- The paper introduces LinCIR, a framework that achieves efficient zero-shot composed image retrieval solely through language-only training.
- Its Self-Masking Projection technique replaces key textual features with projected embeddings, ensuring semantic consistency while reducing training costs.
- Experiments on benchmarks like CIRCO and FashionIQ highlight LinCIR's superior performance and scalability in complex vision-language tasks.
Language-only Efficient Training of Zero-shot Composed Image Retrieval
Introduction
The task of Composed Image Retrieval (CIR) aims to retrieve images that meet specific query conditions composed of both image and text inputs. Traditional CIR methods necessitate a training dataset comprising triplets of query image, query text, and target image, which is an expensive and labor-intensive process. Recent strategies have investigated the zero-shot composed image retrieval (ZS-CIR) paradigm to address this problem by eliminating the need for pre-collected triplets. These ZS-CIR approaches, however, have shown limitations in scalability and generalizability due to the lack of diverse textual inputs.
LinCIR (Language-only training for CIR) is introduced as a novel framework utilizing only language data for training. This method leverages a technique called Self-Masking Projection (SMP) for self-supervision. It replaces keywords in the original text with their projected embeddings, ensuring that the new and original texts have the same latent embedding vector. This innovative strategy enables LinCIR to achieve remarkable efficiency and effectiveness, showing superior performance on various CIR benchmarks, including achieving state-of-the-art results in zero-shot scenarios.
Methodology
Self-Masking Projection (SMP)
LinCIR utilizes a language-only self-supervision technique called Self-Masking Projection (SMP). Instead of the common practice of projecting image embeddings, SMP projects the text latent embedding to the token embedding space. During training, keywords in the textual input are replaced by their projected embeddings. This replacement is guided by minimizing the mean squared error (MSE) between the original and generated embeddings. Keywords are defined as consecutive adjectives and nouns, ensuring that the primary semantic essence of the text is retained in its modified form.
Random Noise Addition Strategy
To mitigate the modality gap between textual and visual embeddings, LinCIR introduces a noise addition strategy. Unlike simpler approaches that add Gaussian noise, LinCIR uses a noise distribution that ensures a diverse range of norm sizes, specifically N(0,1)×Unif(0,1). This strategy addresses the dimensionality issues and the insufficient diversity problem of simple Gaussian noise, enhancing the generalizability of the projection module to visual embeddings.
Results
LinCIR demonstrates exceptional performance across multiple benchmarks, outperforming other ZS-CIR strategies such as Pic2Word and SEARLE. Key numerical results include:
- On the CIRCO benchmark, LinCIR achieved leading scores across all metrics (e.g., mAP@5 of 19.71 with the ViT-G backbone).
- On GeneCIS, LinCIR outperformed other methods in R@K metrics, especially in tasks focused on attributes.
- For FashionIQ, LinCIR even surpassed the state-of-the-art supervised method.
Implications and Future Directions
LinCIR's framework presents significant implications for the field of image retrieval and vision-LLMs. By leveraging language-only training, LinCIR reduces the training dataset size and training time, markedly enhancing efficiency and scalability. This method also addresses the limitations of previous ZS-CIR models, showcasing superior adaptability to diverse and complex textual queries.

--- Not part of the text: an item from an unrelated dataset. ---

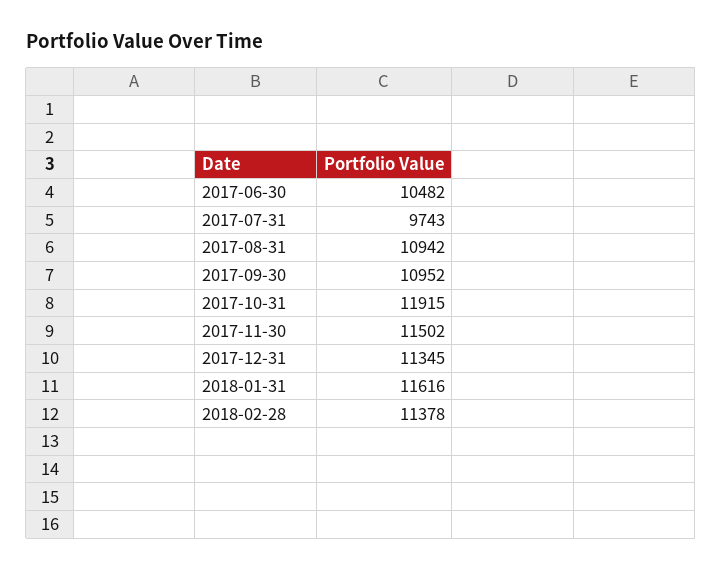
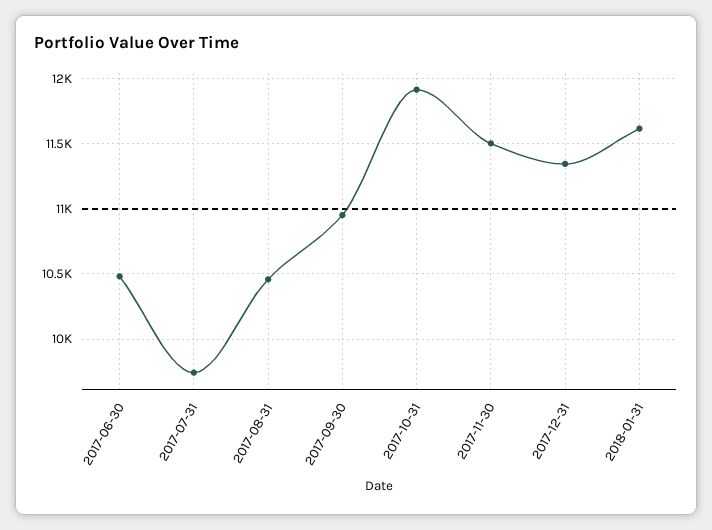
2017-08-31: 10942 -> 10450
2018-02-28: 11378 -> none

Future developments could explore further optimizations in noise addition strategies or investigate additional self-supervision techniques. Moreover, given the versatility exhibited by LinCIR, integrating this framework with other vision-LLMs (such as BLIP) could further enhance cross-modal retrieval capabilities and expand research into more diverse applications and domains.
Conclusion
LinCIR establishes an efficient approach to zero-shot composed image retrieval by employing self-supervision through language-only data and introducing an innovative random noise addition strategy. The method's scalability and marked performance improvements across various benchmarks underline its potential as a robust framework for vision-language tasks.